(コアラと並んで豪州を代表するカンガルーに危機が…(Wikimedia Commons))

① ""頭ぐらぐら ジャンプできず「ラリったカンガルー見つかる」(動画)""
2018年07月16日 06時30分
オーストラリア南東部で今月、異常行動を示す野生のカンガルーが何頭も報告されており、野生動物保護団体が対応に追われている。
メルボルン近郊のビクトリア州で、事故やケガにあった野生動物の保護を行っている「レスキュー・リハビリテーション・リリース」のチームは今月7日、市民から「酔っ払っているようなカンガルーがいる」と通報を受けて現場に駆けつけた。
朦朧とした状態の若いメスのカンガルーが、救助チームの姿を認めると、ぴょんぴょんとジャンプして逃げ出そうとするも、着地できず倒れ込んでしまい、息を切らせながら地面にうずくまっている。
チームは毛布を手にカンガルーの体を押さえて保護しようと試みたが、非常に気が立っていて、前足の鋭い爪でレスキュー隊員の顔やのどに深い傷を与えかねないほど暴れまわった。最終的に保護を諦め、安楽死させるしかなかったと言う。
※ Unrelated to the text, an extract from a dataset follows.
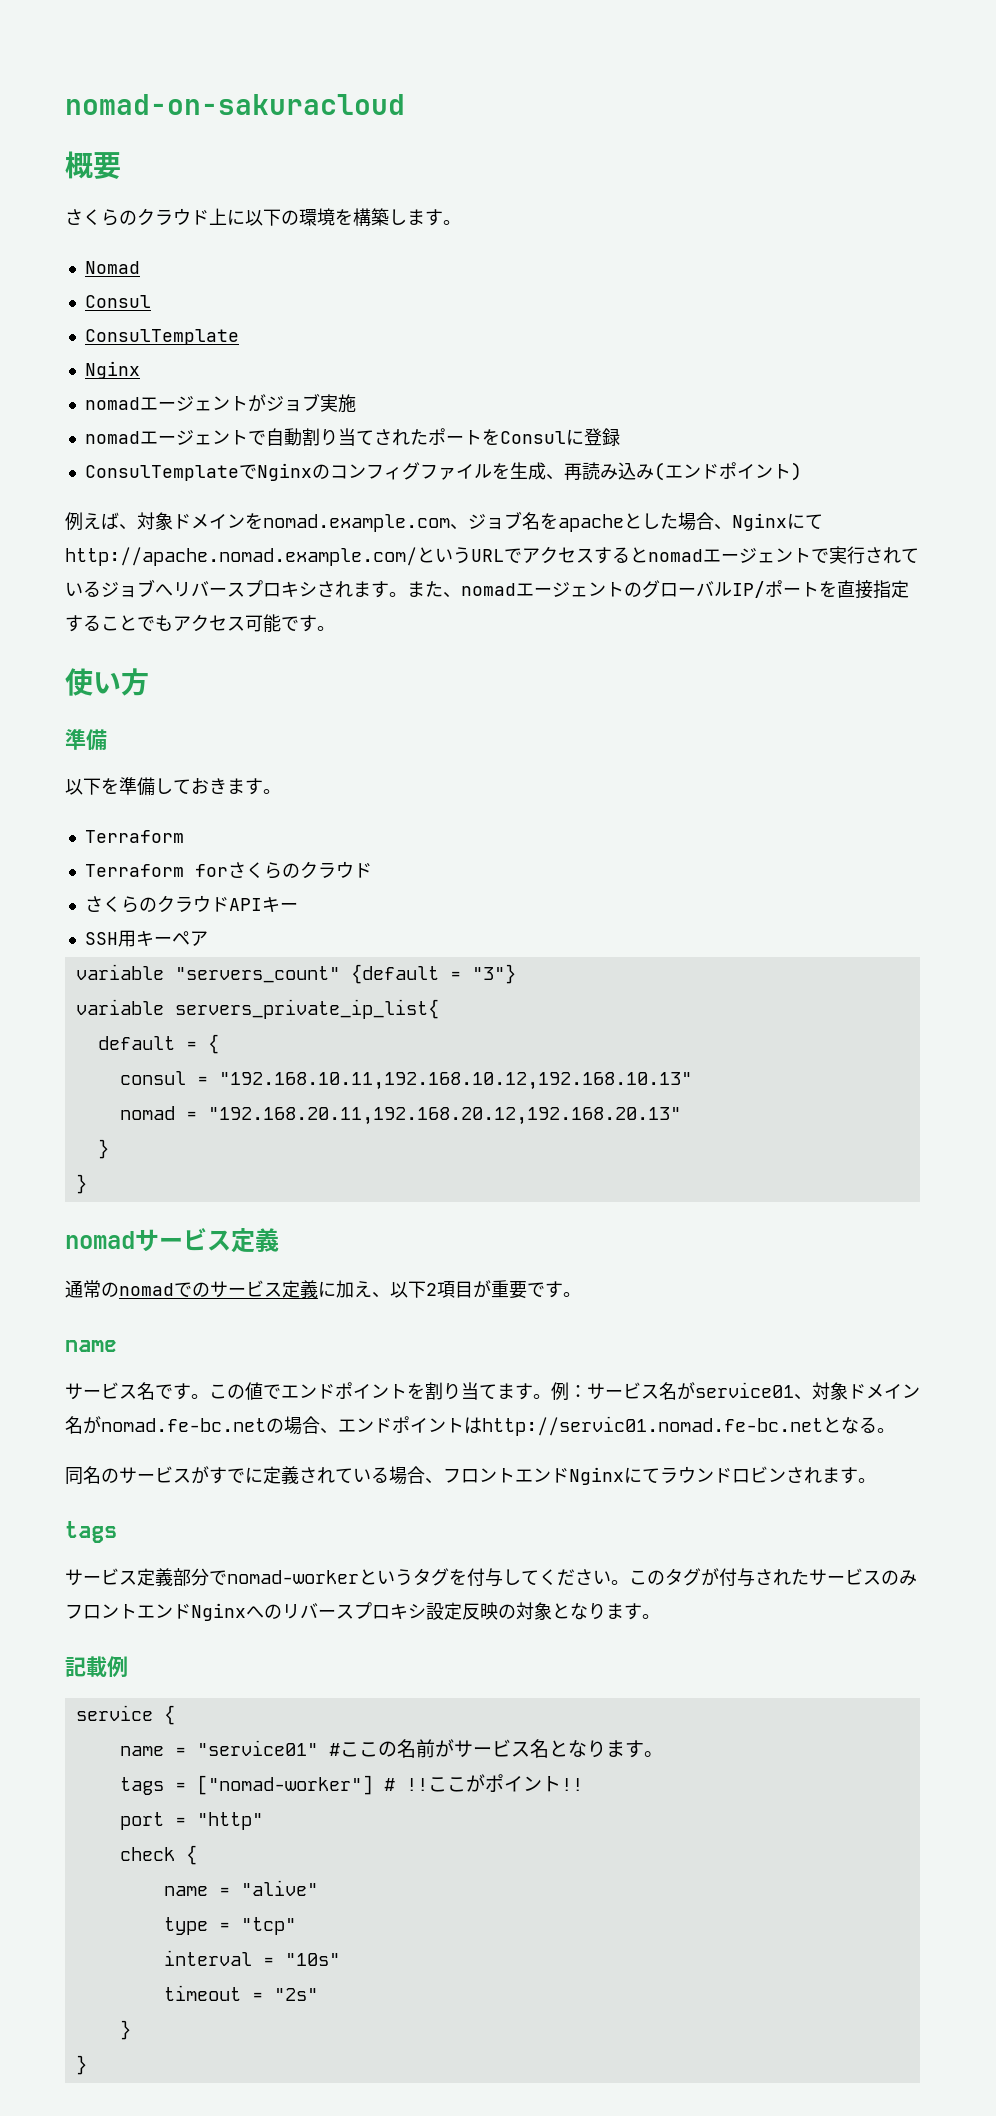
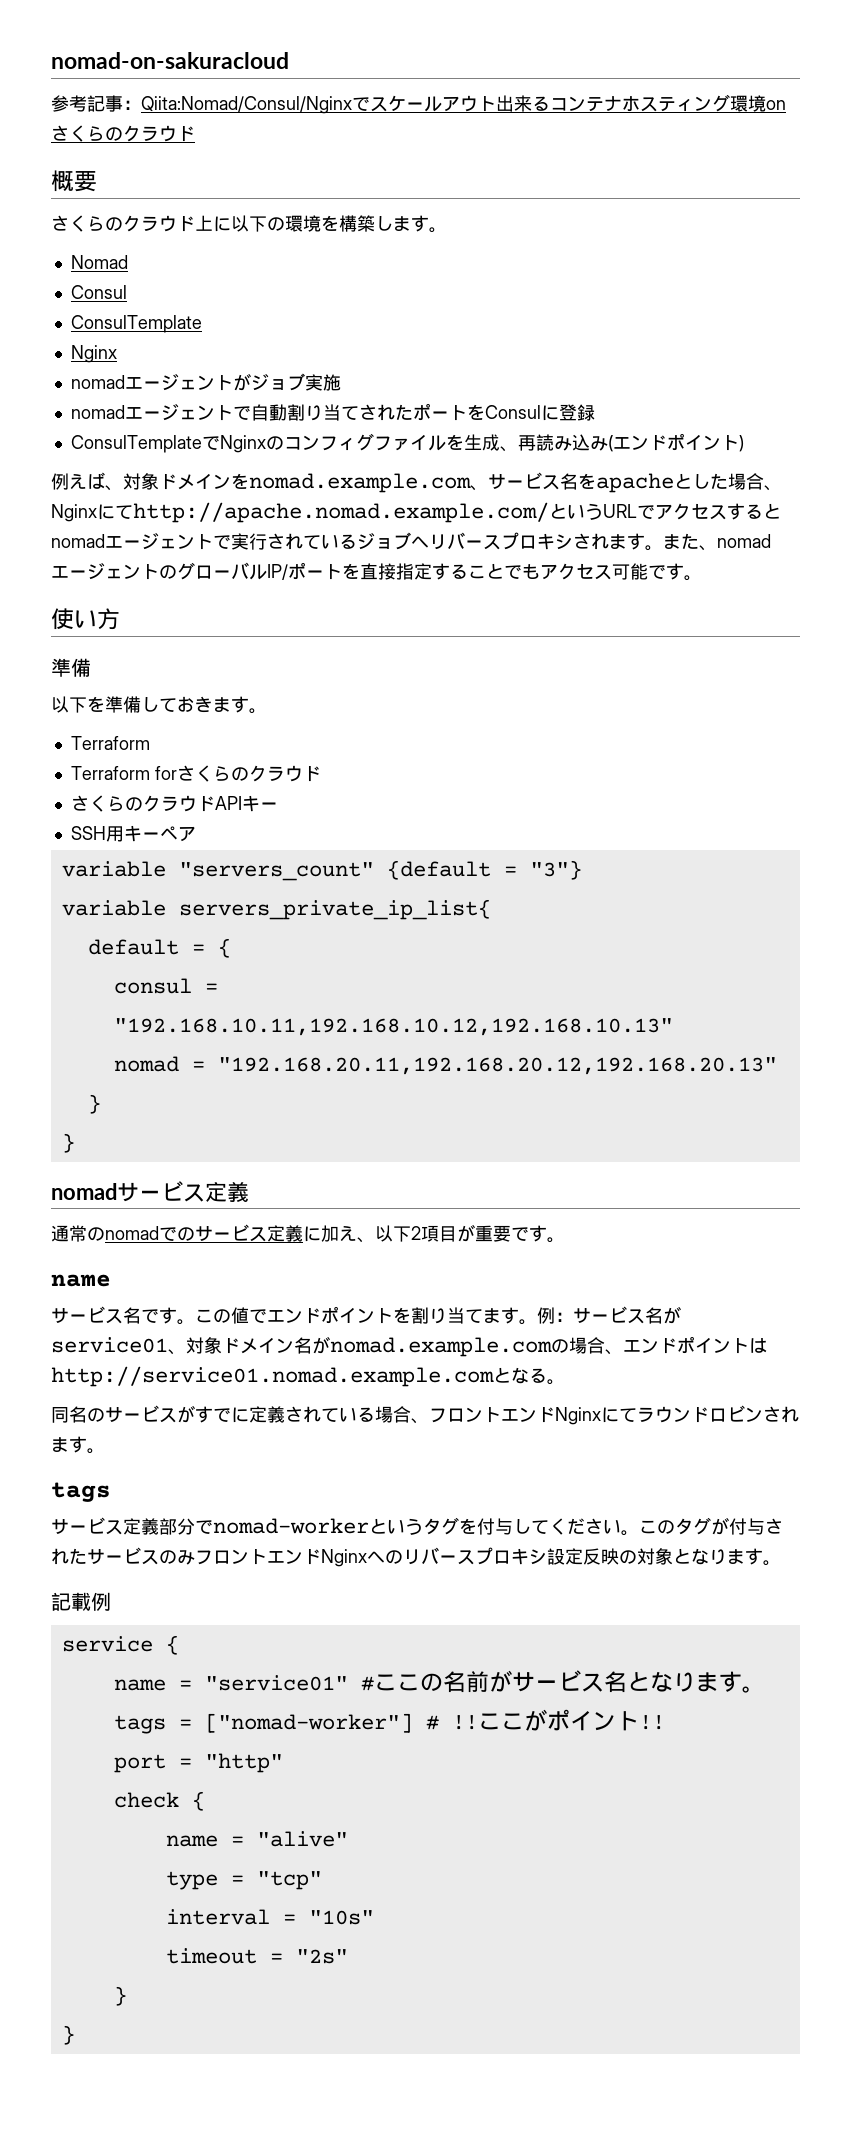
(405, 104) none -> [51,94,786,114] [51,125,195,142] // 参考記事：Qiita:Nomad/Consul/Nginxでスケールアウト出来るコンテナホスティング環境onさくらのクラウド
[468,511,522,530] ジョブ -> [488,472,560,490] サービス
[101,1418,266,1432] nomad.fe-bc.net -> [330,1337,552,1357] nomad.example.com
[482,1416,823,1436] http://servic01.nomad.fe-bc.net -> [51,1366,494,1387] http://service01.nomad.example.com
後日、この場所でもう1匹のカンガルーの異常行動が目撃された。頭をぐらぐらさせたまま安定せず、前に進まずに、ひたすら同じ場所で垂直ジャンプを繰り返しているのだ。
原因はイネ科の「カナリークサヨシ」。大西洋のカナリア諸島が原産で、日本では江戸時代にカナリアのエサ用として伝わった植物の急性中毒だという。
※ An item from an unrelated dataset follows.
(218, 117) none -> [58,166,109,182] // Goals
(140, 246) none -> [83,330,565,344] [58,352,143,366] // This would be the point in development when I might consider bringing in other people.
豪州の獣医学誌に掲載された研究論文によると、2014年12月、豪州東部の広い範囲に生息する「オオカンガルー(灰色カンガルー)」の多くで中毒症状による異常行動が報告された。これはカンガルーだけでなく、カナリークサヨシを食べた家畜の羊でも確認され、解剖したところ、毒素によって神経機能がおかされ、脳組織が茶色と緑色に変色しており、毒素によって神経機能がおかされていたことがわかった。
「レスキュー・リハビリテーション・リリース」の専門家は「残酷なようですが、中毒症状に陥ったカンガルーは、方向感覚を失ってしまって、進行方向に向かって正常にジャンプできなくなり、回復させることはできないのです」と話す。
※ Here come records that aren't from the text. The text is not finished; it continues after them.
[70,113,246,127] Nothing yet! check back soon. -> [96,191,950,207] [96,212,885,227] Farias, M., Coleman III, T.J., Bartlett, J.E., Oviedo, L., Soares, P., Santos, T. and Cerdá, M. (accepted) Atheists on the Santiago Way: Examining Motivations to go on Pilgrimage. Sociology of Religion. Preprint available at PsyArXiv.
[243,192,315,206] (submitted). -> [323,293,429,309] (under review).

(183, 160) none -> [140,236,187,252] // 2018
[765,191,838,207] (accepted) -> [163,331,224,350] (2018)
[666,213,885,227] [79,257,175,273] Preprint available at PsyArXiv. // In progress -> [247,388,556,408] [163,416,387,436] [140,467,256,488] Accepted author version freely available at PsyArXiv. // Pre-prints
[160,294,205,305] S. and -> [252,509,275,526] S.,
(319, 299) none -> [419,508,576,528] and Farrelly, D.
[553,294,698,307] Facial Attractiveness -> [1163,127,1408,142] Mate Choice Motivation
この病気にかかるのは、オーストラリアのカンガルーや羊だけではない。自然界に広く分布する「セレン」濃度が高い牧草を食べた牛や馬が急性中毒を発症し、呼吸困難や異常行動で急死すると言うケースが1930年代の米国で報告されている。また、人間でもセレンを過剰摂取すると、顔面蒼白や呼吸困難、うつ状態、皮膚炎、脱毛、爪の脱落、神経症状などが引き起こされることから、家畜飼料への含有量は規制されている。